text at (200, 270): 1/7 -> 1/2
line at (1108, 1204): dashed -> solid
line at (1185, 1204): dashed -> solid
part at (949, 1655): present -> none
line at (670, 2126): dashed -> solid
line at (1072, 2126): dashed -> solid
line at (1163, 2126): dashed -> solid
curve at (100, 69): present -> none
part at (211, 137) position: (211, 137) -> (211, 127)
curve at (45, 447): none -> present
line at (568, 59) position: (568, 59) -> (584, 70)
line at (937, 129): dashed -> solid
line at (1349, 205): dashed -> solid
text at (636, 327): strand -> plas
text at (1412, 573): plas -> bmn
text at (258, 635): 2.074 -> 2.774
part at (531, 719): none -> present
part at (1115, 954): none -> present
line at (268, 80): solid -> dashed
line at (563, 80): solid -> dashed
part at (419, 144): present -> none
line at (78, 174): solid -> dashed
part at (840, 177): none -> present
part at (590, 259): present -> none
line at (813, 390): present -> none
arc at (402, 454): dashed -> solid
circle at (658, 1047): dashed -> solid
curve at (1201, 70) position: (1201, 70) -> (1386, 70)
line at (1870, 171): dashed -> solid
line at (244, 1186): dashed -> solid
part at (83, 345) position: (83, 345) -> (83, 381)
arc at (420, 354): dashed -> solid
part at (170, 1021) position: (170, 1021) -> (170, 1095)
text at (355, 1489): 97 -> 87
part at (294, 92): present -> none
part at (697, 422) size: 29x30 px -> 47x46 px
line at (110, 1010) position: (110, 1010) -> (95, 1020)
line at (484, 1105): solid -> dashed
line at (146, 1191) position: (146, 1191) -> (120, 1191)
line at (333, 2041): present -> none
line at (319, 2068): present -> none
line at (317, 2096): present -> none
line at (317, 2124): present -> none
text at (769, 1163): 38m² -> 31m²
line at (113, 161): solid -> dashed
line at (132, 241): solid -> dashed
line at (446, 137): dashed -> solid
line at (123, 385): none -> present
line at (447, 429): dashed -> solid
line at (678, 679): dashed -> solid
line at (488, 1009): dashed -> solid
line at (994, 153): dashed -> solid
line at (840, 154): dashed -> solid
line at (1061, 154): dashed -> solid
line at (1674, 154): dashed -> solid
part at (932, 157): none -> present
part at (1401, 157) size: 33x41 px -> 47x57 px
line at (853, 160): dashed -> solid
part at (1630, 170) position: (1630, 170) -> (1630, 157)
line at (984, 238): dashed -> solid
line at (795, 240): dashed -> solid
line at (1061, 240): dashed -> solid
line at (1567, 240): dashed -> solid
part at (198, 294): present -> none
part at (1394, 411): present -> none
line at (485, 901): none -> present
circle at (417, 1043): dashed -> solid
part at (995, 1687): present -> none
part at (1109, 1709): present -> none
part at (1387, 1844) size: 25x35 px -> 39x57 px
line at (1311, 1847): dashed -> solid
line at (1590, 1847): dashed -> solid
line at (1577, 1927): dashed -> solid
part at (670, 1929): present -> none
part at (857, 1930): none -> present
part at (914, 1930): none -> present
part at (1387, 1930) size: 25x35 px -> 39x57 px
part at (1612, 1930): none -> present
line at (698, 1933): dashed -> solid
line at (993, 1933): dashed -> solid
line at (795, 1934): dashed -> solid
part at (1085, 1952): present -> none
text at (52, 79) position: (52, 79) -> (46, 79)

WHAT THIS TASK INVOLVES:
Print all the entries above again, copying each line word for word without any changes.

RESULT OF THE TASK:
text at (200, 270): 1/7 -> 1/2
line at (1108, 1204): dashed -> solid
line at (1185, 1204): dashed -> solid
part at (949, 1655): present -> none
line at (670, 2126): dashed -> solid
line at (1072, 2126): dashed -> solid
line at (1163, 2126): dashed -> solid
curve at (100, 69): present -> none
part at (211, 137) position: (211, 137) -> (211, 127)
curve at (45, 447): none -> present
line at (568, 59) position: (568, 59) -> (584, 70)
line at (937, 129): dashed -> solid
line at (1349, 205): dashed -> solid
text at (636, 327): strand -> plas
text at (1412, 573): plas -> bmn
text at (258, 635): 2.074 -> 2.774
part at (531, 719): none -> present
part at (1115, 954): none -> present
line at (268, 80): solid -> dashed
line at (563, 80): solid -> dashed
part at (419, 144): present -> none
line at (78, 174): solid -> dashed
part at (840, 177): none -> present
part at (590, 259): present -> none
line at (813, 390): present -> none
arc at (402, 454): dashed -> solid
circle at (658, 1047): dashed -> solid
curve at (1201, 70) position: (1201, 70) -> (1386, 70)
line at (1870, 171): dashed -> solid
line at (244, 1186): dashed -> solid
part at (83, 345) position: (83, 345) -> (83, 381)
arc at (420, 354): dashed -> solid
part at (170, 1021) position: (170, 1021) -> (170, 1095)
text at (355, 1489): 97 -> 87
part at (294, 92): present -> none
part at (697, 422) size: 29x30 px -> 47x46 px
line at (110, 1010) position: (110, 1010) -> (95, 1020)
line at (484, 1105): solid -> dashed
line at (146, 1191) position: (146, 1191) -> (120, 1191)
line at (333, 2041): present -> none
line at (319, 2068): present -> none
line at (317, 2096): present -> none
line at (317, 2124): present -> none
text at (769, 1163): 38m² -> 31m²
line at (113, 161): solid -> dashed
line at (132, 241): solid -> dashed
line at (446, 137): dashed -> solid
line at (123, 385): none -> present
line at (447, 429): dashed -> solid
line at (678, 679): dashed -> solid
line at (488, 1009): dashed -> solid
line at (994, 153): dashed -> solid
line at (840, 154): dashed -> solid
line at (1061, 154): dashed -> solid
line at (1674, 154): dashed -> solid
part at (932, 157): none -> present
part at (1401, 157) size: 33x41 px -> 47x57 px
line at (853, 160): dashed -> solid
part at (1630, 170) position: (1630, 170) -> (1630, 157)
line at (984, 238): dashed -> solid
line at (795, 240): dashed -> solid
line at (1061, 240): dashed -> solid
line at (1567, 240): dashed -> solid
part at (198, 294): present -> none
part at (1394, 411): present -> none
line at (485, 901): none -> present
circle at (417, 1043): dashed -> solid
part at (995, 1687): present -> none
part at (1109, 1709): present -> none
part at (1387, 1844) size: 25x35 px -> 39x57 px
line at (1311, 1847): dashed -> solid
line at (1590, 1847): dashed -> solid
line at (1577, 1927): dashed -> solid
part at (670, 1929): present -> none
part at (857, 1930): none -> present
part at (914, 1930): none -> present
part at (1387, 1930) size: 25x35 px -> 39x57 px
part at (1612, 1930): none -> present
line at (698, 1933): dashed -> solid
line at (993, 1933): dashed -> solid
line at (795, 1934): dashed -> solid
part at (1085, 1952): present -> none
text at (52, 79) position: (52, 79) -> (46, 79)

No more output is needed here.